▶ [Exercise prompt] All lines of the data shown below should be output exactly as they stand.

[Records drawn from a dataset]
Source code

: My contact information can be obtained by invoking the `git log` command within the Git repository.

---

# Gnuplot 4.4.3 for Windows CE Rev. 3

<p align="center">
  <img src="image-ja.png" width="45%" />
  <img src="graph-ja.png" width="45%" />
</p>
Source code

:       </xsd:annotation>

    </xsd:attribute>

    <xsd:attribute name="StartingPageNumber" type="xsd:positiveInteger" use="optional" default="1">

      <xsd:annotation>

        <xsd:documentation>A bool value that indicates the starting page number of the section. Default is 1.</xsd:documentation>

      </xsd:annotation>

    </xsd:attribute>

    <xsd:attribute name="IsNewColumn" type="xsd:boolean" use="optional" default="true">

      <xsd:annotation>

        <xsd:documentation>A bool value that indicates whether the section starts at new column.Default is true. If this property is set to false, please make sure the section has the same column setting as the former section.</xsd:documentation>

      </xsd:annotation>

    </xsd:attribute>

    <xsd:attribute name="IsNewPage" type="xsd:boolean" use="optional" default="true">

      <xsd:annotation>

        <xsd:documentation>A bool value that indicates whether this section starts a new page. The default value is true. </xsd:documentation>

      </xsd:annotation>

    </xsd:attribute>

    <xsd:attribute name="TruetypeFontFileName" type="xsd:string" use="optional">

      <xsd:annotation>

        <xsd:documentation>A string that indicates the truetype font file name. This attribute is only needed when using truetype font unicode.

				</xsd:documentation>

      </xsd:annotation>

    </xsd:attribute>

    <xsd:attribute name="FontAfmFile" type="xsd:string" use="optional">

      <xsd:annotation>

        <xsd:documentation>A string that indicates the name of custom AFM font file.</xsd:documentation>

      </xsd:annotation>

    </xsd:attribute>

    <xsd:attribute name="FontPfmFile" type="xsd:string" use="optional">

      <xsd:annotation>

▶ [Written reply]
Source code

: My contact information can be obtained by invoking the `git log` command within the Git repository.

---

# Gnuplot 4.4.3 for Windows CE Rev. 3

<p align="center">
  <img src="image-ja.png" width="45%" />
  <img src="graph-ja.png" width="45%" />
</p>
Source code

:       </xsd:annotation>

    </xsd:attribute>

    <xsd:attribute name="StartingPageNumber" type="xsd:positiveInteger" use="optional" default="1">

      <xsd:annotation>

        <xsd:documentation>A bool value that indicates the starting page number of the section. Default is 1.</xsd:documentation>

      </xsd:annotation>

    </xsd:attribute>

    <xsd:attribute name="IsNewColumn" type="xsd:boolean" use="optional" default="true">

      <xsd:annotation>

        <xsd:documentation>A bool value that indicates whether the section starts at new column.Default is true. If this property is set to false, please make sure the section has the same column setting as the former section.</xsd:documentation>

      </xsd:annotation>

    </xsd:attribute>

    <xsd:attribute name="IsNewPage" type="xsd:boolean" use="optional" default="true">

      <xsd:annotation>

        <xsd:documentation>A bool value that indicates whether this section starts a new page. The default value is true. </xsd:documentation>

      </xsd:annotation>

    </xsd:attribute>

    <xsd:attribute name="TruetypeFontFileName" type="xsd:string" use="optional">

      <xsd:annotation>

        <xsd:documentation>A string that indicates the truetype font file name. This attribute is only needed when using truetype font unicode.

				</xsd:documentation>

      </xsd:annotation>

    </xsd:attribute>

    <xsd:attribute name="FontAfmFile" type="xsd:string" use="optional">

      <xsd:annotation>

        <xsd:documentation>A string that indicates the name of custom AFM font file.</xsd:documentation>

      </xsd:annotation>

    </xsd:attribute>

    <xsd:attribute name="FontPfmFile" type="xsd:string" use="optional">

      <xsd:annotation>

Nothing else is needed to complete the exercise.